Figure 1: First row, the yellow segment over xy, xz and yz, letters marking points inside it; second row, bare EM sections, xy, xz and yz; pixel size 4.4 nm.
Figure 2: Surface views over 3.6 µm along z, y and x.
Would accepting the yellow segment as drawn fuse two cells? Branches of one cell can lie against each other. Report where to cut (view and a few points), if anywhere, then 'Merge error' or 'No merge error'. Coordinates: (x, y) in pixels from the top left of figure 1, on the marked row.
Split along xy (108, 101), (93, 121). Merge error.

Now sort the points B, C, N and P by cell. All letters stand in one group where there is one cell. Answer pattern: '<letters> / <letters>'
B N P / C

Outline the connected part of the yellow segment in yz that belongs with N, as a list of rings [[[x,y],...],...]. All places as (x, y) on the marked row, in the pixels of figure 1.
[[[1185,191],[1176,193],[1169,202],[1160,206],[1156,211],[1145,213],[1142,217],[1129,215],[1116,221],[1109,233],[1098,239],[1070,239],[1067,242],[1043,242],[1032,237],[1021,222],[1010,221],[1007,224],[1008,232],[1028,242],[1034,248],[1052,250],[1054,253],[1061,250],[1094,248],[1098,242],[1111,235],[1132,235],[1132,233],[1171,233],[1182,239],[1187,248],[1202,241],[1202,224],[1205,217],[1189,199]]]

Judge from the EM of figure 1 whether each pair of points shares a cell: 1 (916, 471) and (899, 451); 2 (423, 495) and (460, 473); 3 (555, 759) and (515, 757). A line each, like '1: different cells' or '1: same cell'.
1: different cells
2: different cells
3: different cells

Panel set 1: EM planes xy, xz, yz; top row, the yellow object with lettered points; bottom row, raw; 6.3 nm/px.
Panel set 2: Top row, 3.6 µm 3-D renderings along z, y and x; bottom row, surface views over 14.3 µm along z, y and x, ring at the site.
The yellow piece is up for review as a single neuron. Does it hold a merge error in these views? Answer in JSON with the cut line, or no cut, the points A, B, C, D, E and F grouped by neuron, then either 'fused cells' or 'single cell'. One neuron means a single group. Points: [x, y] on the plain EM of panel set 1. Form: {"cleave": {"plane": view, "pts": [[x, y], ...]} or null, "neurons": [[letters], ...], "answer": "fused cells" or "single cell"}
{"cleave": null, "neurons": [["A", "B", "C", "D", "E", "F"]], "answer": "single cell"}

_Exercise aim_. What you give back should match the entries above exactly.

_Expected answer_.
Figure 1: First row, the yellow segment over xy, xz and yz, letters marking points inside it; second row, bare EM sections, xy, xz and yz; pixel size 4.4 nm.
Figure 2: Surface views over 3.6 µm along z, y and x.
Would accepting the yellow segment as drawn fuse two cells? Branches of one cell can lie against each other. Report where to cut (view and a few points), if anywhere, then 'Merge error' or 'No merge error'. Coordinates: (x, y) in pixels from the top left of figure 1, on the marked row.
Split along xy (108, 101), (93, 121). Merge error.

Now sort the points B, C, N and P by cell. All letters stand in one group where there is one cell. Answer pattern: '<letters> / <letters>'
B N P / C

Outline the connected part of the yellow segment in yz that belongs with N, as a list of rings [[[x,y],...],...]. All places as (x, y) on the marked row, in the pixels of figure 1.
[[[1185,191],[1176,193],[1169,202],[1160,206],[1156,211],[1145,213],[1142,217],[1129,215],[1116,221],[1109,233],[1098,239],[1070,239],[1067,242],[1043,242],[1032,237],[1021,222],[1010,221],[1007,224],[1008,232],[1028,242],[1034,248],[1052,250],[1054,253],[1061,250],[1094,248],[1098,242],[1111,235],[1132,235],[1132,233],[1171,233],[1182,239],[1187,248],[1202,241],[1202,224],[1205,217],[1189,199]]]

Judge from the EM of figure 1 whether each pair of points shares a cell: 1 (916, 471) and (899, 451); 2 (423, 495) and (460, 473); 3 (555, 759) and (515, 757). A line each, like '1: different cells' or '1: same cell'.
1: different cells
2: different cells
3: different cells

Panel set 1: EM planes xy, xz, yz; top row, the yellow object with lettered points; bottom row, raw; 6.3 nm/px.
Panel set 2: Top row, 3.6 µm 3-D renderings along z, y and x; bottom row, surface views over 14.3 µm along z, y and x, ring at the site.
The yellow piece is up for review as a single neuron. Does it hold a merge error in these views? Answer in JSON with the cut line, or no cut, the points A, B, C, D, E and F grouped by neuron, then either 'fused cells' or 'single cell'. One neuron means a single group. Points: [x, y] on the plain EM of panel set 1. Form: {"cleave": {"plane": view, "pts": [[x, y], ...]} or null, "neurons": [[letters], ...], "answer": "fused cells" or "single cell"}
{"cleave": null, "neurons": [["A", "B", "C", "D", "E", "F"]], "answer": "single cell"}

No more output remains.